Directions for this task:
Please start at the first line of the records beneath and quote each line exactly, ending with the line containing "Table 2. Thermophysical".
Segment Start: Given information
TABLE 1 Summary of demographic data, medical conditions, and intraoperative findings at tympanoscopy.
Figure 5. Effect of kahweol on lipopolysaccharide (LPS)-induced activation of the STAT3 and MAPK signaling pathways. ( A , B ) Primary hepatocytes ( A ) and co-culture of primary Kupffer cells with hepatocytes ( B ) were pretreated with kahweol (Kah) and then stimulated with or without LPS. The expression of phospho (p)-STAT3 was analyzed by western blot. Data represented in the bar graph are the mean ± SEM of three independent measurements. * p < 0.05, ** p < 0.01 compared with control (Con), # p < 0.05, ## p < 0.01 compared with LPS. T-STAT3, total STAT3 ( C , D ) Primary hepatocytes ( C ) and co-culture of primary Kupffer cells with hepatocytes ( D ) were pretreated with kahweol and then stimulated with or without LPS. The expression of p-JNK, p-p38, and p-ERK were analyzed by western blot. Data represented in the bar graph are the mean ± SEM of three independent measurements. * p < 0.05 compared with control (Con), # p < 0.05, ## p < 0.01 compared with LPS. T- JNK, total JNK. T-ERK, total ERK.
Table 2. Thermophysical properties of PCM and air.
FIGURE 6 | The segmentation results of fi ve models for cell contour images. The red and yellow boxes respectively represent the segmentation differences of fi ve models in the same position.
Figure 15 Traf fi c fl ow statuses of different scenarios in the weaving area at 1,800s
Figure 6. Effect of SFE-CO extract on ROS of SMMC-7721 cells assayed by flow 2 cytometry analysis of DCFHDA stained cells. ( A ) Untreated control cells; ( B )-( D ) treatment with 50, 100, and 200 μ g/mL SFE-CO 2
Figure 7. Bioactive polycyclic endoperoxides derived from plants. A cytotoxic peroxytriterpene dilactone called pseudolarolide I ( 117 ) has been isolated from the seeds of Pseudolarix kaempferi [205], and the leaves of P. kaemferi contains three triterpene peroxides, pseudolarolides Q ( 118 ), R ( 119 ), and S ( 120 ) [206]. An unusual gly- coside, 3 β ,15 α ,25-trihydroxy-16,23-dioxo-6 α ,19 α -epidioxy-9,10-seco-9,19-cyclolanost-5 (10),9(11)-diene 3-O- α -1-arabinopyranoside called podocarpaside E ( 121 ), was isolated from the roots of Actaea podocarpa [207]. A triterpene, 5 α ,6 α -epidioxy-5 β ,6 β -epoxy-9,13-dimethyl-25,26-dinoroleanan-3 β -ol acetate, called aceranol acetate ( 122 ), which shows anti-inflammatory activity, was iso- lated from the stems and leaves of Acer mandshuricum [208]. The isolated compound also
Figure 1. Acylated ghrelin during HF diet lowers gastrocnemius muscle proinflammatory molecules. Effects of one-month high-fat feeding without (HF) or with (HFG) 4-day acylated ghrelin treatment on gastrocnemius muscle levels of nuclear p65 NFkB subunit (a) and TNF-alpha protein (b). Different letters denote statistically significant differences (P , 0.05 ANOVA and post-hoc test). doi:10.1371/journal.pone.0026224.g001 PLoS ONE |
Segment End: Given information
Solution:
TABLE 1 Summary of demographic data, medical conditions, and intraoperative findings at tympanoscopy.
Figure 5. Effect of kahweol on lipopolysaccharide (LPS)-induced activation of the STAT3 and MAPK signaling pathways. ( A , B ) Primary hepatocytes ( A ) and co-culture of primary Kupffer cells with hepatocytes ( B ) were pretreated with kahweol (Kah) and then stimulated with or without LPS. The expression of phospho (p)-STAT3 was analyzed by western blot. Data represented in the bar graph are the mean ± SEM of three independent measurements. * p < 0.05, ** p < 0.01 compared with control (Con), # p < 0.05, ## p < 0.01 compared with LPS. T-STAT3, total STAT3 ( C , D ) Primary hepatocytes ( C ) and co-culture of primary Kupffer cells with hepatocytes ( D ) were pretreated with kahweol and then stimulated with or without LPS. The expression of p-JNK, p-p38, and p-ERK were analyzed by western blot. Data represented in the bar graph are the mean ± SEM of three independent measurements. * p < 0.05 compared with control (Con), # p < 0.05, ## p < 0.01 compared with LPS. T- JNK, total JNK. T-ERK, total ERK.
Table 2. Thermophysical properties of PCM and air.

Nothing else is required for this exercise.